Her father and mother may have brought her into this world, but it is Elia who showed her how to live in it.

               WHEN THE CASTLE GROWS QUIET for the night, he silently lets himself into Astoria's chambers.

For when Arthur is not guarding the royal family, helping his brothers of the Kingsguard with something, sparring in the training grounds, and spending long hours with his sister; he is with Astoria, lying on couches in their rooms or sitting underneath the shade of canopies and fruit trees in the gardens and courtyards. They watch the fish in the ponds, she tells him stories of her youth in Starfall and her journeys through Essos.

He is drawn to her like a sailor to a siren song. His actions confuse him more than they irritate him. He has always been so committed to his role as a member of the Kingsguard that he has rarely shown interest in women. He has those feelings of course, but he has always been wise enough to choose his vows over carnal instincts of the flesh.

     He is reminded of a visit to a Woods Witch in his youth alongside Oberyn Martell. "One day there will come a woman. Your life will fall apart for her, and so will your heart," the crone had told him.

     "A Kingsguard will never fall for any woman," young Arthur had said, having already known his fate.

     "Oh, but you will," the woman had replied. "That's what a falling star always does in the end. It falls, and falls apart."

Astoria is reclining on a pile of cushions. Her feet are bare, her dark hair artfully tousled, her robe a green-and-red samite that catches the light of the candles and shimmers as she looks up. Arthur swallows hard. "Were you expecting me?" he asks, smiling lightly.

"I may have," she muses. "Or I was waiting for another one of my lovers. We might never know." Her eyes sparkle with good humour and he cannot stop a laugh from escaping his lips.

     "You, my lady, are wicked," Arthur tells her while stepping closer. "We are lovers, then?"

The Pentoshi reaches into the center of her elaborately piled hair and pulls, very precisely, a single pin loose. Slowly, like an unfurling flower, her hair tumbles down, thick and curled and heavy around her, scented with roses and oranges, falling to the curve of her waist.

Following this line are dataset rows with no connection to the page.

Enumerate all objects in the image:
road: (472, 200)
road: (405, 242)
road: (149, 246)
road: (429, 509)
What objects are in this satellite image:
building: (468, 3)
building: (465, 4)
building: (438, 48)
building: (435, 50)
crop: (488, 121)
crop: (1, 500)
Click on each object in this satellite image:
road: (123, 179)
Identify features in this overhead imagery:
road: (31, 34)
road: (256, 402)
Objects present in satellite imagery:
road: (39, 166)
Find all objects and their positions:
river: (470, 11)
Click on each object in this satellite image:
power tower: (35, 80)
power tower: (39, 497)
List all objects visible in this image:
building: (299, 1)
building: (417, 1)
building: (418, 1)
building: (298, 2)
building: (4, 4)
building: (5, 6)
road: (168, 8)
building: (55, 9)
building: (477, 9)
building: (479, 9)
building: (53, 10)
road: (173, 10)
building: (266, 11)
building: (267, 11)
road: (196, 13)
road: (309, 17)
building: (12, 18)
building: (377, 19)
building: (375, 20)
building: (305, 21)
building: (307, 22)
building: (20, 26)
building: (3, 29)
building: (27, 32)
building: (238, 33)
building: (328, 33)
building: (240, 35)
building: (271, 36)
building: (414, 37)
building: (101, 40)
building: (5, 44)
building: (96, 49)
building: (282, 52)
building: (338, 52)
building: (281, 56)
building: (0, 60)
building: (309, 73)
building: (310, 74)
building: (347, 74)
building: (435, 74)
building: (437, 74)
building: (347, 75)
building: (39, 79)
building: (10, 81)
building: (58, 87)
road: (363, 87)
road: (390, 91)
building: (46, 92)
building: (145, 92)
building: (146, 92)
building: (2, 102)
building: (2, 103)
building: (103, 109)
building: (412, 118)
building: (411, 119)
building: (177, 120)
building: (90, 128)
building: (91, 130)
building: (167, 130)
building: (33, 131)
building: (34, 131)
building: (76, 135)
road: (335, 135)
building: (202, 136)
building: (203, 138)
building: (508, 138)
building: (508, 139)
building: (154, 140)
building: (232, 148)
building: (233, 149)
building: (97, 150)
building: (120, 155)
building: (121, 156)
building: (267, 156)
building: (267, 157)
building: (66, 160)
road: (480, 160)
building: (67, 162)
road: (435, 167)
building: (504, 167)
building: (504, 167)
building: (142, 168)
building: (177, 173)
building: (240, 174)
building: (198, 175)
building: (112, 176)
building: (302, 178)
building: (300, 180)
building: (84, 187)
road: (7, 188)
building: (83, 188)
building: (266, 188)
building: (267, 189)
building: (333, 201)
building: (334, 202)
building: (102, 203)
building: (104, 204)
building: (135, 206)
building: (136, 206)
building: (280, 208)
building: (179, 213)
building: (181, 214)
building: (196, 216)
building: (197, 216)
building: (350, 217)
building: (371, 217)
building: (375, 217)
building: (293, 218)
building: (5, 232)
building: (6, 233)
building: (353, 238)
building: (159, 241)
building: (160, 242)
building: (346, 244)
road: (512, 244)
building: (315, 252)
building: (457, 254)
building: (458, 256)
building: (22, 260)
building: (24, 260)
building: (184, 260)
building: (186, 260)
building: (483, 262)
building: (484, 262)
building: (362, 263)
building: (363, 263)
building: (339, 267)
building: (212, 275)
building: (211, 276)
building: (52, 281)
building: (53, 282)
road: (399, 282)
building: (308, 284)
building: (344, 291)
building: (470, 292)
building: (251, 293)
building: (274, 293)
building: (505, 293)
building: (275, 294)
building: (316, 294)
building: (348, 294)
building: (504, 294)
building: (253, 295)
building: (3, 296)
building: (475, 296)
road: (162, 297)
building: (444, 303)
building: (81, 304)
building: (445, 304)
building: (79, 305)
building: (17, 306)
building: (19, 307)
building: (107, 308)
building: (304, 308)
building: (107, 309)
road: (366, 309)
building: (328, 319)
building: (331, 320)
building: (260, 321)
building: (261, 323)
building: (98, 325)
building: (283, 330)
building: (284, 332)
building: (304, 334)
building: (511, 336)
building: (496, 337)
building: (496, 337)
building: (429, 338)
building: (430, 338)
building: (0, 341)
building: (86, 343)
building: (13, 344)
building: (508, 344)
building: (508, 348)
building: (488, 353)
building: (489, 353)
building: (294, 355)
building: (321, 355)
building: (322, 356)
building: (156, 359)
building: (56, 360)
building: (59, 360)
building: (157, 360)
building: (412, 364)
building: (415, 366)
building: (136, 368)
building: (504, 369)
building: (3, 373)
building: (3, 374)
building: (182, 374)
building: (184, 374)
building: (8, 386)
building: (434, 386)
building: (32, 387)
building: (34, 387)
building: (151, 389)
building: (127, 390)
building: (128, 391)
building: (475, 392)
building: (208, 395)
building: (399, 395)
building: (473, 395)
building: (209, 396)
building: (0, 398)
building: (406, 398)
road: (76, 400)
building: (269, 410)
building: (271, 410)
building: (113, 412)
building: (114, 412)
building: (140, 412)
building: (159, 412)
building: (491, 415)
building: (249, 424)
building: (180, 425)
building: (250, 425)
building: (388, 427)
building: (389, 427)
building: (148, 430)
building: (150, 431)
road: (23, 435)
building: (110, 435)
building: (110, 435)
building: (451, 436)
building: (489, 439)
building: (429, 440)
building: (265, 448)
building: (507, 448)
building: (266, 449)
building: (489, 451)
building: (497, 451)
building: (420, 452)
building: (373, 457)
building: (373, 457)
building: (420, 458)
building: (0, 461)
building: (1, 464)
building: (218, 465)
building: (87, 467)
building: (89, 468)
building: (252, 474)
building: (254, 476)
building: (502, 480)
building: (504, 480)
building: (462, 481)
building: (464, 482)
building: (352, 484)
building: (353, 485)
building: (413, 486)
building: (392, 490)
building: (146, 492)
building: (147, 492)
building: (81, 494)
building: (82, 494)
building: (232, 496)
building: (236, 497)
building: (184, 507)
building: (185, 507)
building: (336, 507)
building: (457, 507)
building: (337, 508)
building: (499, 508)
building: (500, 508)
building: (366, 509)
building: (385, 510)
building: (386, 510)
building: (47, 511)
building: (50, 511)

In the light of the low-burning candles, her hair shines like woven gold. "Are we not?"

     Arthur regards her fondly. The greatest beauty in King's Landing, he heard another knight say once and he was filled with such a twisting maelstrom of emotions — Should he defend his sister? — that it makes him want to laugh to think of now, at men and their desire to defend the pride of women who do not belong to them.

     Perhaps, he thinks, fancifully, weakly, humanly, as he drinks in the sight of her, the years in this castle will not be spent alone.

     Wishes and hopes are human things, after all. And Arthur is more than a simple man, he knows, but he is weak like one, still.